La connaissance des formes quadratiques ne manquent pas d'avoir des applications. Un nouvel exemple est rapidement fourni, encore par l'astronomie. Les données associées à la trajectoire d'un corps céleste sont à la fois nombreuses et toutes entachées de petites erreurs. Utiliser la méthode des moindres carrés pour estimer précisément la trajectoire est fructueux et permet à Gauss de retrouver l'astéroïde Cérès (les détails sont données dans l'article sur la méthode des moindres carrés). Cette méthode consiste à trouver le minimum d'une forme quadratique, soit encore le vecteur propre de la plus petite valeur propre associée. Legendre est le premier à publier ce résultat, cependant Gauss ne lui reconnait pas la paternité de cette découverte. La réaction de Legendre est brutale : Cette impudence excessive est incroyable chez un homme au mérite personnel suffisant pour ne pas avoir besoin de s'approprier les découvertes d'autrui.

Charles Gustave Jacob Jacobi démontre que toute forme quadratique possède une base orthogonale.

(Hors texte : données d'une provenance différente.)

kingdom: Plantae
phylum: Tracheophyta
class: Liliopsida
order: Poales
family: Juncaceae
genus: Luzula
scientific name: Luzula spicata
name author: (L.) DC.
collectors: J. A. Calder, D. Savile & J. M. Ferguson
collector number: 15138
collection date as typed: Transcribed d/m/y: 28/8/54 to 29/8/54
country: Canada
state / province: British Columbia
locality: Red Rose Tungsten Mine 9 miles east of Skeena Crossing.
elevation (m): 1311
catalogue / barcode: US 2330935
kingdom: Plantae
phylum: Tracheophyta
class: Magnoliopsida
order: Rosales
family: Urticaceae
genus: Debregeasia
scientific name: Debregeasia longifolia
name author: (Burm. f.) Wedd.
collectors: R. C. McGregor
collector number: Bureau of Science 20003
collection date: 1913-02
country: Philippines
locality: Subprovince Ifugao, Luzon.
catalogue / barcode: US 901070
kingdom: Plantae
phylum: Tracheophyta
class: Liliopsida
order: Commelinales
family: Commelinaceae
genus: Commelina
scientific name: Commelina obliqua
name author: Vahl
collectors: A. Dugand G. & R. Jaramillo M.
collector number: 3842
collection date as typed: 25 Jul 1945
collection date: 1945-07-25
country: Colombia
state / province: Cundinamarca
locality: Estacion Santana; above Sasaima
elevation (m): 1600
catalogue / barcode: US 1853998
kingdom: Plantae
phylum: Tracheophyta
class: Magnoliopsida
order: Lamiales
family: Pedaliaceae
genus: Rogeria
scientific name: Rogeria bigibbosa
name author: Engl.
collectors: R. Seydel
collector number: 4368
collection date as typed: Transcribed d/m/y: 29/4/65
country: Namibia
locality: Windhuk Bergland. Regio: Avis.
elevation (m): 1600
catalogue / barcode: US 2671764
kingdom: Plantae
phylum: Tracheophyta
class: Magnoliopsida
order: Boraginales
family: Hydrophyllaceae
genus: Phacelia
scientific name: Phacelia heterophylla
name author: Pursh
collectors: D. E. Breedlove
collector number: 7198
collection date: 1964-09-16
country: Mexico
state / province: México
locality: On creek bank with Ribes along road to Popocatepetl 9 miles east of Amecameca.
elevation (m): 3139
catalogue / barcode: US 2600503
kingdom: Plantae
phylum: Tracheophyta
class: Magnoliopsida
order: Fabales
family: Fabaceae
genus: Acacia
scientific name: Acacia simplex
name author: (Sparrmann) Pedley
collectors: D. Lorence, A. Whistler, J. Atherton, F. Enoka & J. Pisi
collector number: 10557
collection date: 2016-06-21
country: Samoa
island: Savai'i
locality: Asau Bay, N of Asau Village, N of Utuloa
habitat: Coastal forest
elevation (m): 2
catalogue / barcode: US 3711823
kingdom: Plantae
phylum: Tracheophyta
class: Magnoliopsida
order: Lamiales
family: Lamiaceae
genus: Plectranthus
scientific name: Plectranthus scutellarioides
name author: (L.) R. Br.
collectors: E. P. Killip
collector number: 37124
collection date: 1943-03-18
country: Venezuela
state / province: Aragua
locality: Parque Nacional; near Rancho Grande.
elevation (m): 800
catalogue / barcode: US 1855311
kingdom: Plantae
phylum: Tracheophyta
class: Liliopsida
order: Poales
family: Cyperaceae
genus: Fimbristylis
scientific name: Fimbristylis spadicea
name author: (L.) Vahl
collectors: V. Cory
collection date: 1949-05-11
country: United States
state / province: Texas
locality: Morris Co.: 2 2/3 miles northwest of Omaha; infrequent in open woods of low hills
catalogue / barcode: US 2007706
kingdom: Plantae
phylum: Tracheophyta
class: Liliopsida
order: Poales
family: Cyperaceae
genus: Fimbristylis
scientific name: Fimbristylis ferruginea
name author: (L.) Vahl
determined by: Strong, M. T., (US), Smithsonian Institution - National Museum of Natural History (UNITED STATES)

Dans le cas d'un espace vectoriel réel de dimension finie, la réduction d'une forme quadratique est réalisée par Charles Gustave Jacob Jacobi . Il montre qu'elles sont toutes équivalentes à une combinaison linéaire de carrés dont le coefficient est égal soit à 1 soit à -1. Ce résultat est redécouvert par James Joseph Sylvester et appliqué au principe de l'inertie des solides. Il porte maintenant son nom. La distance entre le théorème de l'article et le savoir de l'époque devient ténue. Le résultat de Jacobi exprime que toute forme quadratique possède une base orthogonale. Il suffit d'en adjoindre une autre, définie positive pour conclure, ce que fait Weierstrass en 1858. Les techniques utilisées, comparables à celles des démonstrations données dans cet article, sont infiniment plus simples que celles de Cauchy.

Cette approche algébrique, dont l'Allemagne est probablement le plus riche contributeur avec Gauss, Jacobi, Ferdinand Eisenstein ou Johann Peter Gustav Lejeune Dirichlet est la solution, non seulement d'un problème d'algèbre, mais aussi des questions que se posent les français depuis longtemps. L'auteur en a parfaitement conscience :

« [Le problème] a été complètement résolu par Cauchy, Jacobi etc. pour le cas où l’on ne trouve aucune grandeur égale parmi s1, s2, ..., sn. Il n'est pas encore résolu en revanche dans les circonstances exceptionnelles où les racines de l’équation f(s)= 0 ne sont pas différentes l’une de l’autre, la difficulté qui se présente alors aurait déjà du être éclaircie et je propose de l'examiner attentivement plus en détail. Je ne pensais pas initialement qu'une solution serait possible sans des discussions spécifiques aux nombreux cas différents qui peuvent se produire. Il me fallait espérer que la résolution du problème soit susceptible d’une méthode indifférente à la multiplicité des grandeurs 1, s1, ..., sn. »

Le théorème de Weierstrass éclaire la question des variations séculaires sous un autre angle, l'auteur du théorème conclut :

« Après avoir indiqué et énoncé la forme des intégrales, Lagrange a conclu que, comme les oscillations x1, dx1/dt restent toujours petites si elles le sont à l'origine, l’équation ne peut pas avoir de racines égales car les intégrales pourraient devenir arbitrairement grandes avec le temps. La même affirmation se trouve répétée chez Laplace lorsqu’il traite dans la Mécanique céleste des variations séculaires des planètes. Beaucoup d’autres auteurs, comme, par exemple, Poisson, mentionnent cette même conclusion. Mais cette conclusion n'est pas fondée […] et, si la fonction Ψ reste négative et de déterminant non nul, on peut énoncer le même résultat, que les racines de l’équation f(s)=0 soient ou non toutes distinctes ; l'homogénéité de cette conclusion n'a pu être découverte dans la passé car on a toujours envisagé ce cas [des racines multiples] par des approches particulières. »

S'il est définitivement établi que les variations du premier ordre ne peuvent en aucun cas déstabiliser le système solaire, la question reste néanmoins ouverte : l'astronome Urbain Le Verrier montre que les termes d'ordre deux ne peuvent être négligés. Il faut attendre le siècle suivant et le talent de Henri Poincaré pour conclure positivement.